De pequeño, solía escuchar entre el desasosiego y el misterio, casi como el que se enfrenta a la magia negra de Lord Voldemort, que existía una fecha maldita en el calendario futbolístico en la que el Real Valladolid no solía ganar, de manera que en aquel partido se podía dar por bueno el empate, independientemente de que el rival que estuviera delante fuera tanto un grande como un recién ascendido. Era la denominaba ‘maldición del partido de ferias’ la que impedía que el equipo puntuase en aquel encuentro que se disputaba en el periodo en el que Valladolid celebra sus fiestas patronales.

Sin embargo, y desde que tengo uso de razón futbolera, no recuerdo más de dos o tres derrotas en ese partido perverso, como si de aquel tiempo a esta parte el Pucela jugara con ristras de ajos anudadas al cuello, crucifijos y balas de plata. Como si ese día concreto fuera el padre Karras quien dirigiera al equipo desde el banquillo.

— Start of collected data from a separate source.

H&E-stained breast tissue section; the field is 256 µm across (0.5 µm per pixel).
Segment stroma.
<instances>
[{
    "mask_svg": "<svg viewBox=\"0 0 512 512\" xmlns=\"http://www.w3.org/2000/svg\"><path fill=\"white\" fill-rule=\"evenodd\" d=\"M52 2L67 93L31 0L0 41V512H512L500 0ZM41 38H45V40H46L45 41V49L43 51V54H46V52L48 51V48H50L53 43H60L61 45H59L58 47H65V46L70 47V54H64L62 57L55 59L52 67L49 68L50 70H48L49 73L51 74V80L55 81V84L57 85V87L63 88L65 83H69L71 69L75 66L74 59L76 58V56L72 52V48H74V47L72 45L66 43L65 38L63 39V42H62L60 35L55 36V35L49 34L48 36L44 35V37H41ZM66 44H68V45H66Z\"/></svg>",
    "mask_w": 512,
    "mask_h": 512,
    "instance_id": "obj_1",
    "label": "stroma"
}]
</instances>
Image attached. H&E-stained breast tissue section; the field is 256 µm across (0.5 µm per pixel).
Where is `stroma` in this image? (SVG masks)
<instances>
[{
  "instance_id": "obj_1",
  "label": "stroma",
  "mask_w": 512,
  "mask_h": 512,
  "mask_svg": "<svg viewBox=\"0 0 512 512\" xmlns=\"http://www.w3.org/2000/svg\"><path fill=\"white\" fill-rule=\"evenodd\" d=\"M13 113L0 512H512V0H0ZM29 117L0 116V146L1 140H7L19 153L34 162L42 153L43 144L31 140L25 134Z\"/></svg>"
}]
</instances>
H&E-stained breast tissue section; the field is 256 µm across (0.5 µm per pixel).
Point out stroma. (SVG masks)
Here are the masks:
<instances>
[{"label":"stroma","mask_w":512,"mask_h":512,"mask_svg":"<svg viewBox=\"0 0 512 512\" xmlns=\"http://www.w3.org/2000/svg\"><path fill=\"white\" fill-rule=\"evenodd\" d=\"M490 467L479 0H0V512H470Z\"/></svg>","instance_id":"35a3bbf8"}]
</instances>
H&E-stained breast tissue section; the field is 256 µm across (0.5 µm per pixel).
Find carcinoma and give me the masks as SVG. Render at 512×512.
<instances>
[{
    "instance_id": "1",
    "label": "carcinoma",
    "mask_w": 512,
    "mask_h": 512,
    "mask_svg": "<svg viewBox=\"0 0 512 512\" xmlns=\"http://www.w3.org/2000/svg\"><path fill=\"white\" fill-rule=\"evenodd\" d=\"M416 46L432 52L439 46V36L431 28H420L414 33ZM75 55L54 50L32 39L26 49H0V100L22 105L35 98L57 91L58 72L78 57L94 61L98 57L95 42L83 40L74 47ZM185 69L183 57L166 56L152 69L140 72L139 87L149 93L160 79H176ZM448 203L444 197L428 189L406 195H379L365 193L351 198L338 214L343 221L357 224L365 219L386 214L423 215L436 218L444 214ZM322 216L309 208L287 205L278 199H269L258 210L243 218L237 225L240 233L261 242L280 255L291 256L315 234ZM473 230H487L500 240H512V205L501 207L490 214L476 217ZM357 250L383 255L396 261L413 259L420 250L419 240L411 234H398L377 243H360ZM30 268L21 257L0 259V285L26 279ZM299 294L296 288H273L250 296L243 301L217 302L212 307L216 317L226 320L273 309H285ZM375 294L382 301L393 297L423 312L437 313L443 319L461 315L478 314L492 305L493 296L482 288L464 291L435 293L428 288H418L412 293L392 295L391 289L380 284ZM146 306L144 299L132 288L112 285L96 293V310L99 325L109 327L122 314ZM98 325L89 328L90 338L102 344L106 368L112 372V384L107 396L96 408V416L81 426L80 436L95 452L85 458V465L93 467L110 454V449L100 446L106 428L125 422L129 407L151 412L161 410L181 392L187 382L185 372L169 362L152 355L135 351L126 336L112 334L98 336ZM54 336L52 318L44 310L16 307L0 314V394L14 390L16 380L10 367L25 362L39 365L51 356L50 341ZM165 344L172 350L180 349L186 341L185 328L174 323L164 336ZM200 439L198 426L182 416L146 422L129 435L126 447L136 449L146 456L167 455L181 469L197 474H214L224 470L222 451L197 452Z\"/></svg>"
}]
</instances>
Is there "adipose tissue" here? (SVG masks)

Hasta tal punto se ha tornado el partido de ferias en un encuentro de gloria que la última semana el equipo ganó consecutivamente los tres encuentros que disputó en esos días festivos. Tres victorias que han servido para borrar de un plumazo negros nubarrones, dudas y el pesimismo que comenzaba a asomar entre parte de la prensa y la afición y que han provocado poco menos que se declare un estado de euforia, quizá desmedida a estas alturas de la temporada, que hace que la mayor parte de los aficionados se sientan en estos momentos los reyes del mundo, como si del protagonista de Titanic en la proa de aquel trasatlántico se trataran.

Sin duda, es preferible esta situación de alegría que la del pesimismo reinante hace quince días, y tan habitual tantas veces, melancólico y gris como una mañana de invierno en la meseta. El fútbol debe disfrutarse con optimismo entre los aficionados, y que sean los profesionales los que se aíslen de estériles triunfalismos y mantengan los pies en el suelo conscientes de que la meta final solo se alcanza si se huye del debilitante halago y se disputa cada partido como si fuera una final. Y mientras, el seguidor, que siga teniendo motivos para acudir cada lunes a sus quehaceres con una sonrisa pensando que, tal que si se tratase de su propio hijo, su equipo de fútbol sigue siendo el más guapo, el más listo y el más alto.